With the promise to shape the future of industry, multi-agent robotic technologies have the potential to change many aspects of daily life. Over the coming decade, they are expected to impact transportation systems, military applications such as reconnaissance and surveillance, search-and-rescue operations, or space missions, as well as provide support to emergency first responders.
Motivated by the latest developments in the field of robotics, this thesis contributes to the evolution of the future generation of multi-agent robotic systems as they become smarter, more accurate, and diversified in terms of applications. But in order to achieve these goals, the individual agents forming cooperative robotic systems need to be specialized in what they can accomplish, while ensuring accuracy and preserving the ability to perform diverse tasks.

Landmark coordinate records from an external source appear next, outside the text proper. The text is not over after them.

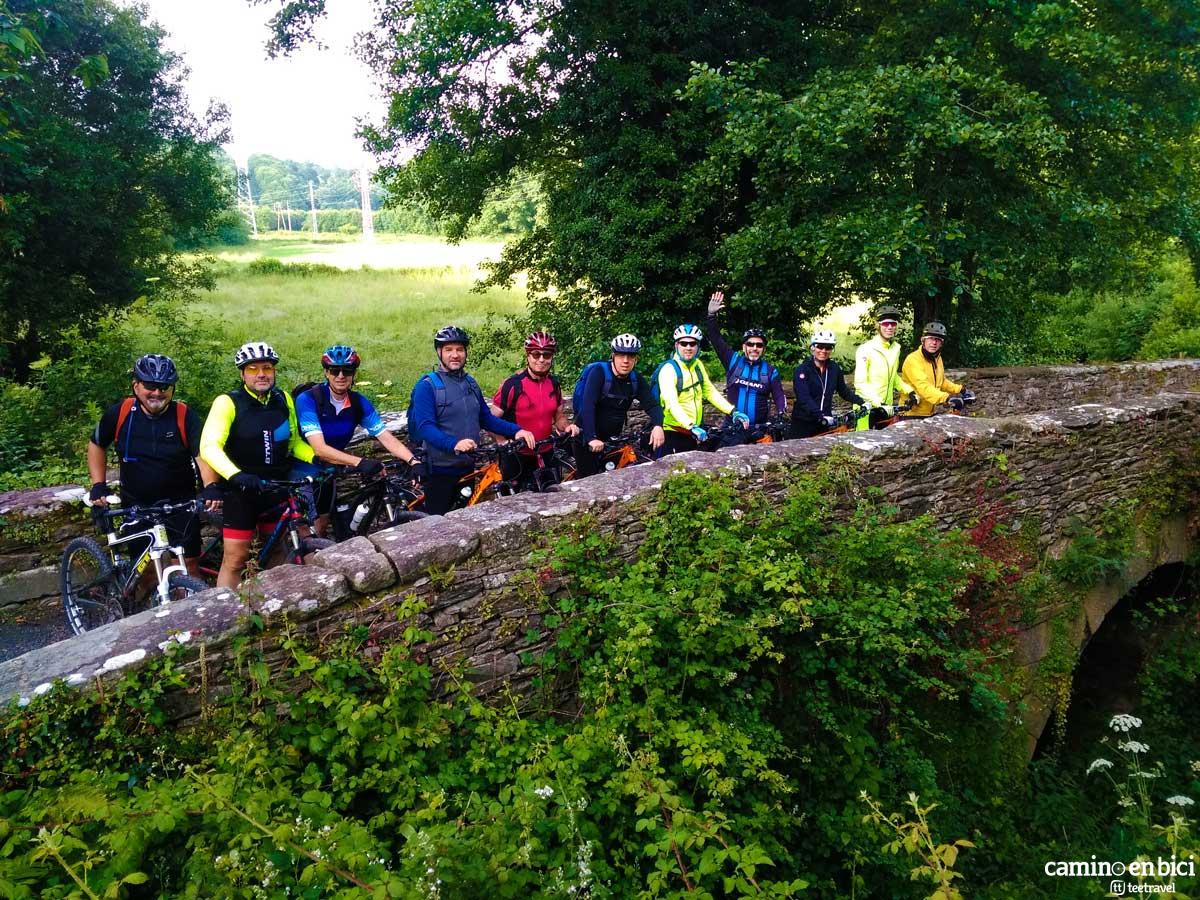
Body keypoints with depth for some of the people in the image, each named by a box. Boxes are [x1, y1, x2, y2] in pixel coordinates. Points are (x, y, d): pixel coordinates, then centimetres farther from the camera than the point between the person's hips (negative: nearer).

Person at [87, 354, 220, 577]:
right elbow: (96, 445, 9)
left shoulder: (185, 416, -12)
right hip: (135, 504, 2)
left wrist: (210, 487, -38)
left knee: (188, 562, -3)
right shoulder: (119, 413, -7)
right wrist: (98, 485, 0)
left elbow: (202, 454, -20)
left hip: (179, 503, -1)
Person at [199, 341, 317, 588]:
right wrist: (236, 476, -39)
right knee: (235, 558, -4)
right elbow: (209, 447, -23)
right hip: (242, 490, -5)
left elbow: (294, 442, 14)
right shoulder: (228, 402, -13)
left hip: (277, 488, 5)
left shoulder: (284, 400, 3)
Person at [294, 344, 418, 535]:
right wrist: (359, 462, -47)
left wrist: (413, 461, -35)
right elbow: (320, 449, -34)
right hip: (299, 471, -5)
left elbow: (386, 437, -18)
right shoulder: (308, 399, -26)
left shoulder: (359, 403, -10)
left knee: (322, 523, 11)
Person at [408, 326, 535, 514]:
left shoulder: (470, 383, 12)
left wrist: (517, 431, -2)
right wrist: (454, 444, -37)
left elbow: (486, 418, 14)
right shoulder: (427, 385, -10)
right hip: (440, 470, -6)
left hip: (467, 467, 6)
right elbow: (425, 427, -20)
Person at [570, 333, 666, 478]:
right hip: (588, 438, -5)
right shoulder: (599, 372, -18)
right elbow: (588, 405, -29)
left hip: (612, 438, 5)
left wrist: (657, 426, -32)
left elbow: (652, 405, -10)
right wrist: (591, 438, -40)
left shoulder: (636, 379, -3)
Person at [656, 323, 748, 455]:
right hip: (673, 435, -7)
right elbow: (672, 404, -26)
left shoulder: (698, 365, 7)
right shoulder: (669, 369, -16)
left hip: (693, 434, 7)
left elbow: (710, 392, 11)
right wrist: (691, 427, -38)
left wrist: (733, 412, -1)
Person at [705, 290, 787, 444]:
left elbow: (779, 397, 0)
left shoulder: (771, 371, 4)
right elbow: (716, 338, 0)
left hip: (760, 430, 0)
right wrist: (711, 315, -11)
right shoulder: (733, 361, 4)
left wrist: (781, 416, -19)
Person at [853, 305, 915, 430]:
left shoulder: (896, 347, 9)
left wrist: (909, 391, 11)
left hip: (886, 406, 7)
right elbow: (860, 383, -18)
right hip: (868, 406, -7)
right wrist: (877, 402, -28)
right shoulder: (866, 349, -13)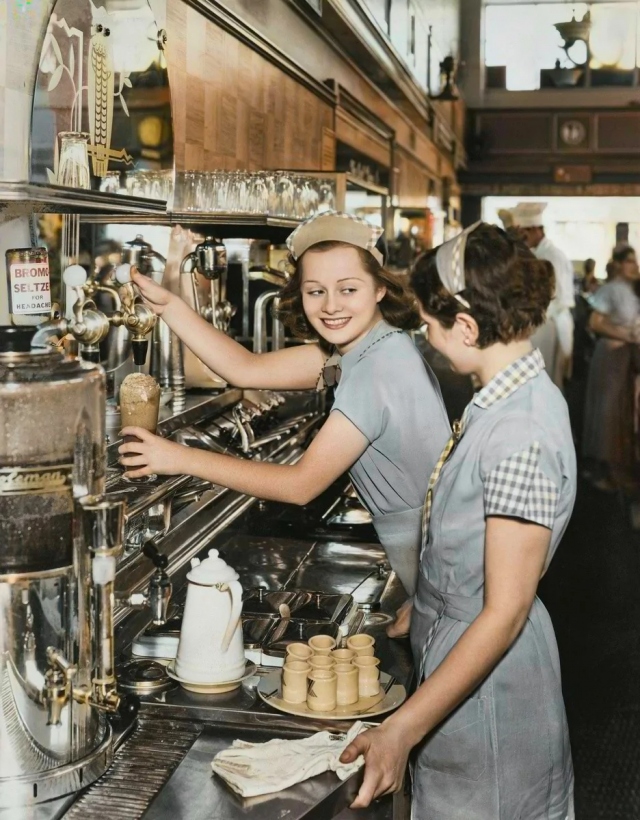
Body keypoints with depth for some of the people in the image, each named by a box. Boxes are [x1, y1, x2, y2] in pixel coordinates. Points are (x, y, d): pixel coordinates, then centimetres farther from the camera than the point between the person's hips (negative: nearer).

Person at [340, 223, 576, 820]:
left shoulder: (522, 434, -28)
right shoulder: (508, 395, 1)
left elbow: (505, 611, -28)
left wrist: (402, 729, -29)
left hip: (485, 685, -9)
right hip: (454, 647, 9)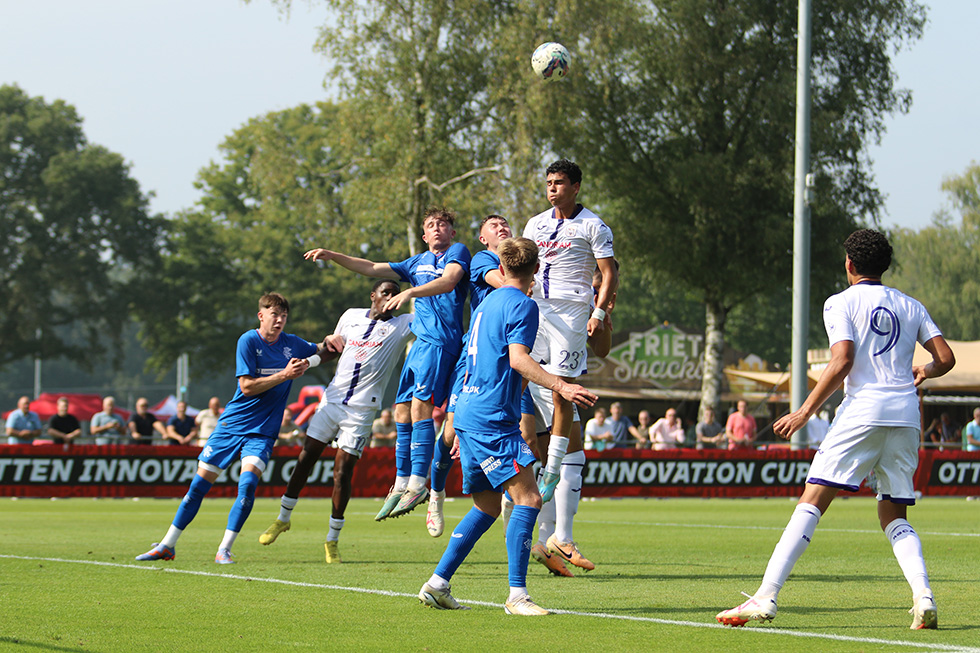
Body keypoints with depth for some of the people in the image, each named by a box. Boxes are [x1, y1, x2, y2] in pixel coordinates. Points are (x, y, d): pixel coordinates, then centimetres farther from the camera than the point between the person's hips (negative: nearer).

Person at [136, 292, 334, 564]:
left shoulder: (292, 344, 4)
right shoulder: (248, 341, -9)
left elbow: (323, 353, 23)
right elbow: (247, 386, -15)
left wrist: (328, 345, 1)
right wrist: (284, 375, -20)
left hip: (262, 431, 2)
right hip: (233, 423, -2)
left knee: (248, 483, -21)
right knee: (199, 484, 0)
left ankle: (224, 550, -13)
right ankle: (167, 546, 13)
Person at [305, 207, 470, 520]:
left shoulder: (458, 252, 0)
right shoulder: (418, 262, 22)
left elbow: (449, 281, -19)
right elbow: (372, 268, 25)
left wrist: (410, 292, -33)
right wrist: (332, 256, 17)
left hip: (441, 341, -8)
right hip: (420, 342, 8)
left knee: (420, 404, -20)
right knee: (402, 412, 3)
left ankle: (418, 484, -22)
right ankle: (401, 485, 7)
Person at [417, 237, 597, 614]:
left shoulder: (487, 304, 21)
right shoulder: (522, 306, -7)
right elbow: (518, 359, -21)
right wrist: (560, 387, -31)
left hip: (469, 415, 10)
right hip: (493, 419, -10)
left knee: (487, 508, 15)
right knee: (528, 500, -13)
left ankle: (437, 584, 13)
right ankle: (517, 594, -19)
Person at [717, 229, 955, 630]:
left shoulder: (841, 303, 3)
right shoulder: (911, 307, 16)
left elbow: (842, 362, -10)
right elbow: (946, 358, 11)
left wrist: (805, 412, -6)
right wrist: (923, 373, 33)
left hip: (863, 409, -4)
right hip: (906, 414, 4)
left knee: (811, 503, -6)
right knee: (894, 518, 13)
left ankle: (766, 596, -15)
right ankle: (923, 596, -10)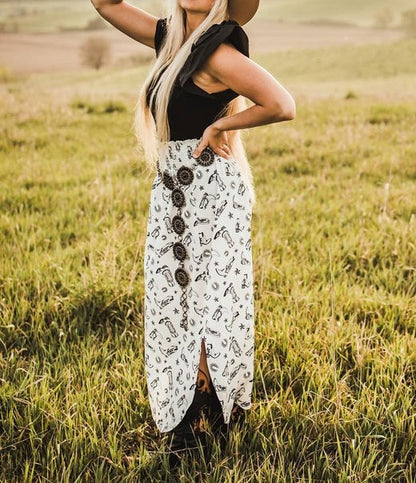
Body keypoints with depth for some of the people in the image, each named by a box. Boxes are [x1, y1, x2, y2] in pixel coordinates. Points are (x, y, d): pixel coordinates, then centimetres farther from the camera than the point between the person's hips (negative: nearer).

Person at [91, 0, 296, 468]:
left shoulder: (218, 51, -14)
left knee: (208, 305, 1)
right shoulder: (170, 38, 10)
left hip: (212, 192, -8)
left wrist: (220, 125, -14)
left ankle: (214, 412, 22)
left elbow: (283, 105, -24)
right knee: (172, 306, 12)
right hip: (172, 193, 8)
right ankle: (186, 418, 27)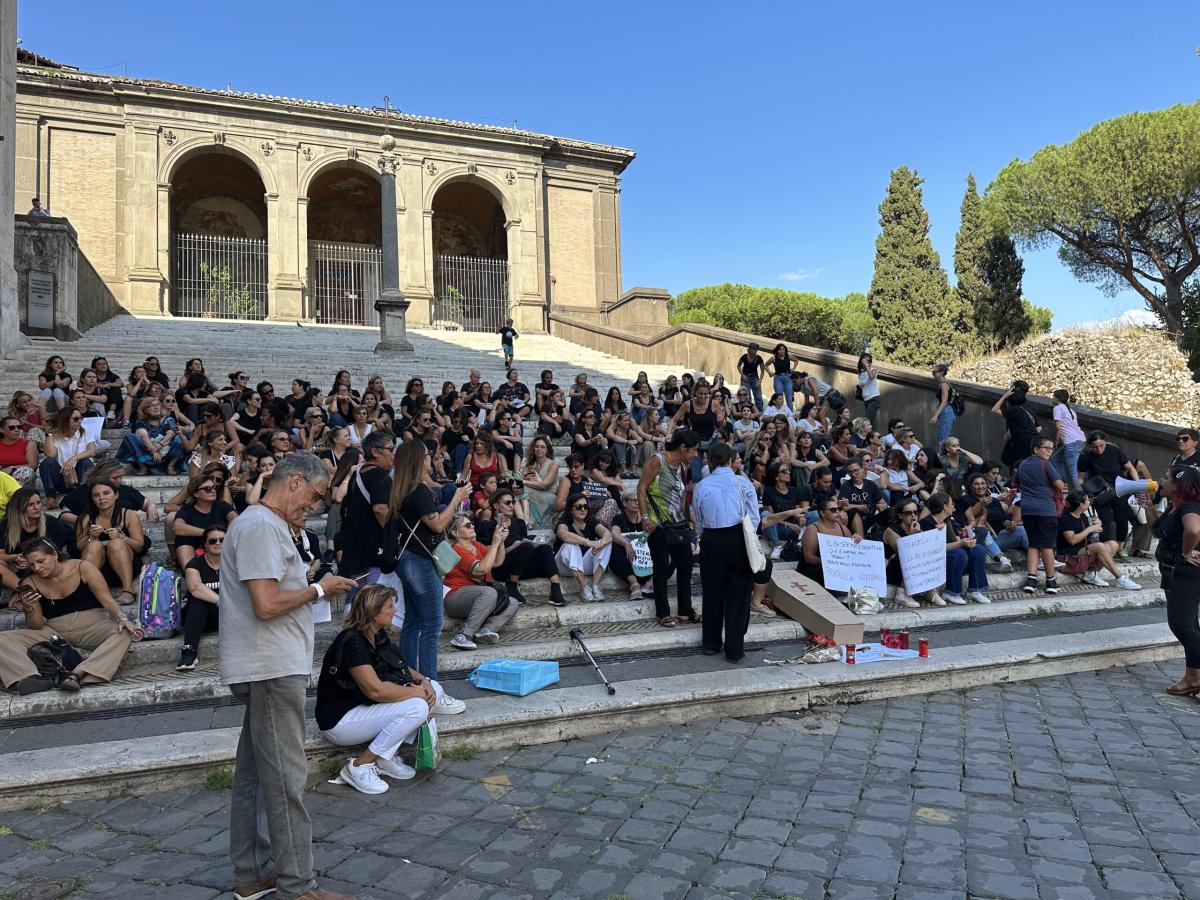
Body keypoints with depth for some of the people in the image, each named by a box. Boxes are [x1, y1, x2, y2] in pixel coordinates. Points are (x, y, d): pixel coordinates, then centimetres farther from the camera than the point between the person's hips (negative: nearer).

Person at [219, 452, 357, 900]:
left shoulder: (265, 523, 16)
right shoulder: (261, 527, -16)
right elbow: (266, 605, -23)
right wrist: (317, 589, -13)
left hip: (269, 668, 10)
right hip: (272, 669, -10)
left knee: (254, 774, 15)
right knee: (285, 779, -4)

This thesis addresses the problem of task allocation in swarm robotics in the specific context where specialized capabilities of the individual agents are considered. Based on the assumption that each individual agent possesses specialized functional capabilities and that the expected tasks, which are distributed in the surrounding environment, impose specific requirements, the proposed task allocation mechanisms are formulated in two different spaces. First, a rudimentary form of the team members’ specialization is formulated as a cooperative control problem embedded in the agents’ dynamics control space. Second, an advanced formulation of agents’ specialization is defined to estimate the individual agents’ task allocation probabilities in a dedicated specialization space, which represents the core contribution of this thesis to the advancement and practice in the area of swarm robotics.
The original task allocation process formulated in the specialization space evolves through four stages of development. First, a task features recognition stage is conceptually introduced to leverage the output of a sensing layer embedded in robotic agents to drive the proposed task allocation scheme. Second, a matching scheme is developed to best match each agent’s specialized capabilities with the corresponding detected tasks. At this stage, a general binary definition of agents’ specialization serves as the basis for task-agent association. Third, the task-agent matching scheme is expanded to an innovative probabilistic specialty-based task-agent allocation framework to generalize the concept and exploit the potential of agents’ specialization consideration. Fourth, the general framework is further refined with a modulated definition of the agents’ specialization based on their mechanical, physical structure, and embedded resources. The original framework is extended and a prioritization layer is also introduced to improve the system’s response to complex tasks that are characterized based on the recognition of multiple classes.
Experimental validation of the proposed specialty-based task allocation approach is conducted in simulation and on real-world experiments, and the results are presented and discussed in light of potential applications to demonstrate the effectiveness and efficiency of the proposed framework.